(SOURCE MATERIAL)

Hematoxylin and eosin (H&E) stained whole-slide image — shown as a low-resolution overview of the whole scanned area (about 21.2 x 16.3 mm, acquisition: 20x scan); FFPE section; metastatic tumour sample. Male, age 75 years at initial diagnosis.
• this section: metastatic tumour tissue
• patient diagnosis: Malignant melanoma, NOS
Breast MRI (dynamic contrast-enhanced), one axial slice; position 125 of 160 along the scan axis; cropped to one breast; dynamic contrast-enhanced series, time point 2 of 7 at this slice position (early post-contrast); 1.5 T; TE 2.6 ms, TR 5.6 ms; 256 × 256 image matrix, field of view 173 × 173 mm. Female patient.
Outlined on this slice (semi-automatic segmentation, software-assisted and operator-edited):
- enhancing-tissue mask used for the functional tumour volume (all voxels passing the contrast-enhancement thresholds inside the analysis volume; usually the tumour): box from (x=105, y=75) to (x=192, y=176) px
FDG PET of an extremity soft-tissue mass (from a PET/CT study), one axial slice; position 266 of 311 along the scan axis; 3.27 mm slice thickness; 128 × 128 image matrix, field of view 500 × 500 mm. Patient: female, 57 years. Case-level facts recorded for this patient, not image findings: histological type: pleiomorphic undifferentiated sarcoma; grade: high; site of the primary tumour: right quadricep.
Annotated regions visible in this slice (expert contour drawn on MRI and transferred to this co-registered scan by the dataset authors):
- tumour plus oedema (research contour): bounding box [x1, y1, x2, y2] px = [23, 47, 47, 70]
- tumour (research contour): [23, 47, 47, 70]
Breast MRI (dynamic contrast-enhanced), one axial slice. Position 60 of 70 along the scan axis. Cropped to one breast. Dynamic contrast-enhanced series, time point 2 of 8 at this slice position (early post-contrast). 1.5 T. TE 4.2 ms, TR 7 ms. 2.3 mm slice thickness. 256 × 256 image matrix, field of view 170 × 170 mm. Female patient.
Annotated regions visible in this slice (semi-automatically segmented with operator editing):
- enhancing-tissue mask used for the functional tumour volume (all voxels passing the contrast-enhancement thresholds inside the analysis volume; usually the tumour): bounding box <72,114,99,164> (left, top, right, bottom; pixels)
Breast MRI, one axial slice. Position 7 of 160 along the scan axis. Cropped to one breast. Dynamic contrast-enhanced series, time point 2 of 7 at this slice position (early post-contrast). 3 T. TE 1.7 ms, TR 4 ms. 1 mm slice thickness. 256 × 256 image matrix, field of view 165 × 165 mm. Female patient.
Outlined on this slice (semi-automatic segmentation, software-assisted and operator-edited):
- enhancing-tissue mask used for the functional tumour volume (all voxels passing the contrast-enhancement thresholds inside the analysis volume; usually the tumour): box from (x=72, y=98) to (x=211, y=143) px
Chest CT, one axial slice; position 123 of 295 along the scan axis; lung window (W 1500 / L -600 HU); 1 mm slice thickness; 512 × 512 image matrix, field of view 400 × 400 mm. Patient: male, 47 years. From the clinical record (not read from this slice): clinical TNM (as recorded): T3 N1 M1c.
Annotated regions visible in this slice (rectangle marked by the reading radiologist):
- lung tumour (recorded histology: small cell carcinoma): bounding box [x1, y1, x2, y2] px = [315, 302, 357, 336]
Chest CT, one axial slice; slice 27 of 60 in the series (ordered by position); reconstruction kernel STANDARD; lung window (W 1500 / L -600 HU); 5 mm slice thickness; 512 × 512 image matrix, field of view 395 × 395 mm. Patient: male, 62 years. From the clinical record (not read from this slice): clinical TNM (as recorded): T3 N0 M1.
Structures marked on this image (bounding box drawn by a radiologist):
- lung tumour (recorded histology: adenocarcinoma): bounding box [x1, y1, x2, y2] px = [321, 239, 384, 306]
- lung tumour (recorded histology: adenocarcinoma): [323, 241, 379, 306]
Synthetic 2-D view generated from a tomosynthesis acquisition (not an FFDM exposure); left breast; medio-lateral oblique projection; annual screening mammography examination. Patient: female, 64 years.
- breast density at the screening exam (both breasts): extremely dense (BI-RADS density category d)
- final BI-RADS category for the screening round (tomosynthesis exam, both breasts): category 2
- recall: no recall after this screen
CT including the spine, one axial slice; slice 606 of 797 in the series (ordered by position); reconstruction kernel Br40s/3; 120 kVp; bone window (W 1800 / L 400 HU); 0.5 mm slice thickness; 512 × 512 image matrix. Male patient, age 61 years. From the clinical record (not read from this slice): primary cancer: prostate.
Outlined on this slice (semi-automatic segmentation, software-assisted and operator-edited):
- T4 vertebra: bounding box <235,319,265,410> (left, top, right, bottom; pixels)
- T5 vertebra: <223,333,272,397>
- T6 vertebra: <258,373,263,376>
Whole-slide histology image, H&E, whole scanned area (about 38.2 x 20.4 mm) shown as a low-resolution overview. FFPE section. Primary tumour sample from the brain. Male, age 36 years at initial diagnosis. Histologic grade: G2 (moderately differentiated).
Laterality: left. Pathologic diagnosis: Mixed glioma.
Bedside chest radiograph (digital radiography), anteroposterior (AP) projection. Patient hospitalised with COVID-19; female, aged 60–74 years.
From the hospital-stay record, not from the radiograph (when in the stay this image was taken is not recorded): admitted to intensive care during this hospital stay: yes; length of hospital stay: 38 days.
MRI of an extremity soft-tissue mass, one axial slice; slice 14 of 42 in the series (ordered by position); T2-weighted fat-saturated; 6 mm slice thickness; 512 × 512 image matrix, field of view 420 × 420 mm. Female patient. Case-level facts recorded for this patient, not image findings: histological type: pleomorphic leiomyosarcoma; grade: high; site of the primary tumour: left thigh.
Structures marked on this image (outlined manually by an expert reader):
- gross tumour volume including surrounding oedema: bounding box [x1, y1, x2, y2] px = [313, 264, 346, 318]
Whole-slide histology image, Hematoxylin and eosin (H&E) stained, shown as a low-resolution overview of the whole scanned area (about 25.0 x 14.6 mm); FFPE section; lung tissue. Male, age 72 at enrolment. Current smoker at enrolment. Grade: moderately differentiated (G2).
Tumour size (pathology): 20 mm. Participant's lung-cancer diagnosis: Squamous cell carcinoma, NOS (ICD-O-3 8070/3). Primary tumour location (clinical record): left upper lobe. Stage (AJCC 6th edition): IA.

(End SOURCE MATERIAL)

● **ASSIGNMENT**:
Return the listing above word for word.

● **WRITTEN RESPONSE**:
Hematoxylin and eosin (H&E) stained whole-slide image — shown as a low-resolution overview of the whole scanned area (about 21.2 x 16.3 mm, acquisition: 20x scan); FFPE section; metastatic tumour sample. Male, age 75 years at initial diagnosis.
• this section: metastatic tumour tissue
• patient diagnosis: Malignant melanoma, NOS
Breast MRI (dynamic contrast-enhanced), one axial slice; position 125 of 160 along the scan axis; cropped to one breast; dynamic contrast-enhanced series, time point 2 of 7 at this slice position (early post-contrast); 1.5 T; TE 2.6 ms, TR 5.6 ms; 256 × 256 image matrix, field of view 173 × 173 mm. Female patient.
Outlined on this slice (semi-automatic segmentation, software-assisted and operator-edited):
- enhancing-tissue mask used for the functional tumour volume (all voxels passing the contrast-enhancement thresholds inside the analysis volume; usually the tumour): box from (x=105, y=75) to (x=192, y=176) px
FDG PET of an extremity soft-tissue mass (from a PET/CT study), one axial slice; position 266 of 311 along the scan axis; 3.27 mm slice thickness; 128 × 128 image matrix, field of view 500 × 500 mm. Patient: female, 57 years. Case-level facts recorded for this patient, not image findings: histological type: pleiomorphic undifferentiated sarcoma; grade: high; site of the primary tumour: right quadricep.
Annotated regions visible in this slice (expert contour drawn on MRI and transferred to this co-registered scan by the dataset authors):
- tumour plus oedema (research contour): bounding box [x1, y1, x2, y2] px = [23, 47, 47, 70]
- tumour (research contour): [23, 47, 47, 70]
Breast MRI (dynamic contrast-enhanced), one axial slice. Position 60 of 70 along the scan axis. Cropped to one breast. Dynamic contrast-enhanced series, time point 2 of 8 at this slice position (early post-contrast). 1.5 T. TE 4.2 ms, TR 7 ms. 2.3 mm slice thickness. 256 × 256 image matrix, field of view 170 × 170 mm. Female patient.
Annotated regions visible in this slice (semi-automatically segmented with operator editing):
- enhancing-tissue mask used for the functional tumour volume (all voxels passing the contrast-enhancement thresholds inside the analysis volume; usually the tumour): bounding box <72,114,99,164> (left, top, right, bottom; pixels)
Breast MRI, one axial slice. Position 7 of 160 along the scan axis. Cropped to one breast. Dynamic contrast-enhanced series, time point 2 of 7 at this slice position (early post-contrast). 3 T. TE 1.7 ms, TR 4 ms. 1 mm slice thickness. 256 × 256 image matrix, field of view 165 × 165 mm. Female patient.
Outlined on this slice (semi-automatic segmentation, software-assisted and operator-edited):
- enhancing-tissue mask used for the functional tumour volume (all voxels passing the contrast-enhancement thresholds inside the analysis volume; usually the tumour): box from (x=72, y=98) to (x=211, y=143) px
Chest CT, one axial slice; position 123 of 295 along the scan axis; lung window (W 1500 / L -600 HU); 1 mm slice thickness; 512 × 512 image matrix, field of view 400 × 400 mm. Patient: male, 47 years. From the clinical record (not read from this slice): clinical TNM (as recorded): T3 N1 M1c.
Annotated regions visible in this slice (rectangle marked by the reading radiologist):
- lung tumour (recorded histology: small cell carcinoma): bounding box [x1, y1, x2, y2] px = [315, 302, 357, 336]
Chest CT, one axial slice; slice 27 of 60 in the series (ordered by position); reconstruction kernel STANDARD; lung window (W 1500 / L -600 HU); 5 mm slice thickness; 512 × 512 image matrix, field of view 395 × 395 mm. Patient: male, 62 years. From the clinical record (not read from this slice): clinical TNM (as recorded): T3 N0 M1.
Structures marked on this image (bounding box drawn by a radiologist):
- lung tumour (recorded histology: adenocarcinoma): bounding box [x1, y1, x2, y2] px = [321, 239, 384, 306]
- lung tumour (recorded histology: adenocarcinoma): [323, 241, 379, 306]
Synthetic 2-D view generated from a tomosynthesis acquisition (not an FFDM exposure); left breast; medio-lateral oblique projection; annual screening mammography examination. Patient: female, 64 years.
- breast density at the screening exam (both breasts): extremely dense (BI-RADS density category d)
- final BI-RADS category for the screening round (tomosynthesis exam, both breasts): category 2
- recall: no recall after this screen
CT including the spine, one axial slice; slice 606 of 797 in the series (ordered by position); reconstruction kernel Br40s/3; 120 kVp; bone window (W 1800 / L 400 HU); 0.5 mm slice thickness; 512 × 512 image matrix. Male patient, age 61 years. From the clinical record (not read from this slice): primary cancer: prostate.
Outlined on this slice (semi-automatic segmentation, software-assisted and operator-edited):
- T4 vertebra: bounding box <235,319,265,410> (left, top, right, bottom; pixels)
- T5 vertebra: <223,333,272,397>
- T6 vertebra: <258,373,263,376>
Whole-slide histology image, H&E, whole scanned area (about 38.2 x 20.4 mm) shown as a low-resolution overview. FFPE section. Primary tumour sample from the brain. Male, age 36 years at initial diagnosis. Histologic grade: G2 (moderately differentiated).
Laterality: left. Pathologic diagnosis: Mixed glioma.
Bedside chest radiograph (digital radiography), anteroposterior (AP) projection. Patient hospitalised with COVID-19; female, aged 60–74 years.
From the hospital-stay record, not from the radiograph (when in the stay this image was taken is not recorded): admitted to intensive care during this hospital stay: yes; length of hospital stay: 38 days.
MRI of an extremity soft-tissue mass, one axial slice; slice 14 of 42 in the series (ordered by position); T2-weighted fat-saturated; 6 mm slice thickness; 512 × 512 image matrix, field of view 420 × 420 mm. Female patient. Case-level facts recorded for this patient, not image findings: histological type: pleomorphic leiomyosarcoma; grade: high; site of the primary tumour: left thigh.
Structures marked on this image (outlined manually by an expert reader):
- gross tumour volume including surrounding oedema: bounding box [x1, y1, x2, y2] px = [313, 264, 346, 318]
Whole-slide histology image, Hematoxylin and eosin (H&E) stained, shown as a low-resolution overview of the whole scanned area (about 25.0 x 14.6 mm); FFPE section; lung tissue. Male, age 72 at enrolment. Current smoker at enrolment. Grade: moderately differentiated (G2).
Tumour size (pathology): 20 mm. Participant's lung-cancer diagnosis: Squamous cell carcinoma, NOS (ICD-O-3 8070/3). Primary tumour location (clinical record): left upper lobe. Stage (AJCC 6th edition): IA.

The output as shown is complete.